There are so many MLM cosmetic companies it defies counting. There is Artistry, Arbonne International, BeautiControl, Esther, L’bel Paris, Mia Mariu, Miessence Organic, DASH Minerals, Nouveau Cosmetics, just to name a few.
But beyond that you have the two giants . . . and they are perpetually locked in a battle for the faces of the woman across the world.
It’s Avon vs. Mary Kay
Apparently, it seems to be Avon. This New York-based company is the world’s largest direct seller of beauty-related products and cosmetics, with over $10 billion in revenue and 6.2 million independent representatives in more than 100 countries around the world.
And you can’t touch their longevity, either. Avon was founded in 1886 and is still going strong with 41,000 employees and sales growth of 2.9% in 2009. It is even traded publicly on the New York Stock Exchange as AVP.
In addition to cosmetics, Avon has an extensive product line including their signature fragrances, jewelry, toiletries, home furnishings, and more.
High unemployment in the U.S. has been a boon for the company recently. The number of independent representatives grew 7% from 2008 to 2009 when an additional 400K joined the ranks.
Part of the reason for Avon’s continued dominance over the years is its belief in the power of advertising. In fact, in 2007, it doubled its ad spending—and increased it again in 2008. The company also focuses on customer research, product innovation, and market intelligence.

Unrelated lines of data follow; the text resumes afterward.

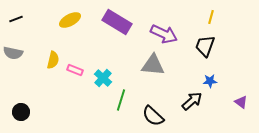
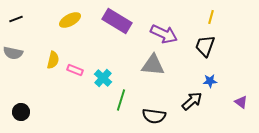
purple rectangle: moved 1 px up
black semicircle: moved 1 px right; rotated 35 degrees counterclockwise
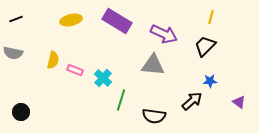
yellow ellipse: moved 1 px right; rotated 15 degrees clockwise
black trapezoid: rotated 25 degrees clockwise
purple triangle: moved 2 px left
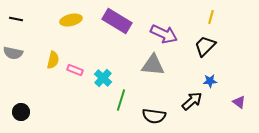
black line: rotated 32 degrees clockwise
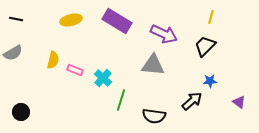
gray semicircle: rotated 42 degrees counterclockwise
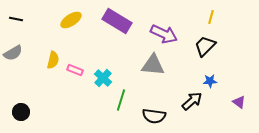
yellow ellipse: rotated 20 degrees counterclockwise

In a fairly distant second is Mary Kay. According to Dun and Bradstreet, the company’s revenues were $2.6 billion in 2009, with over 1.8 million independent consultant in 36 countries.
Founded by the legendary Mary Kay Ash in 1963, the company offers over 200 products in the categories of cosmetics, fragrance, sun protection, body care, facial care, and nail care.
Mary Kay consultants are eligible for a range of luxurious awards every year. It could be anything from jewelry to Mary Kay’s famous pink Cadillac.
All about the marketing baby!
Mary Kay has stayed in touch with the Internet age, too. Each independent beauty consultant can buy his or her own website to sell to clients over the Internet. In fact, over 90% of the company’s revenue is now generated through those online orders.
In early 2010, Avon, for its part, acquired Liz Earle Beauty, a United Kingdom company that develops skin care products from botanical ingredients. With this acquisition, Avon seeks to expand its natural beauty product line due to the increasing popularity of these products.
Mary Kay was one of the first companies to ban product testing on animals. However, there is no indication that they have taken the steps to develop a specifically all-natural line of cosmetics and skin care products.
Perhaps Mary Kay can take a cue from Avon, and put research, development, and market trends at the forefront. If that happens, they could have a shot for the top slot.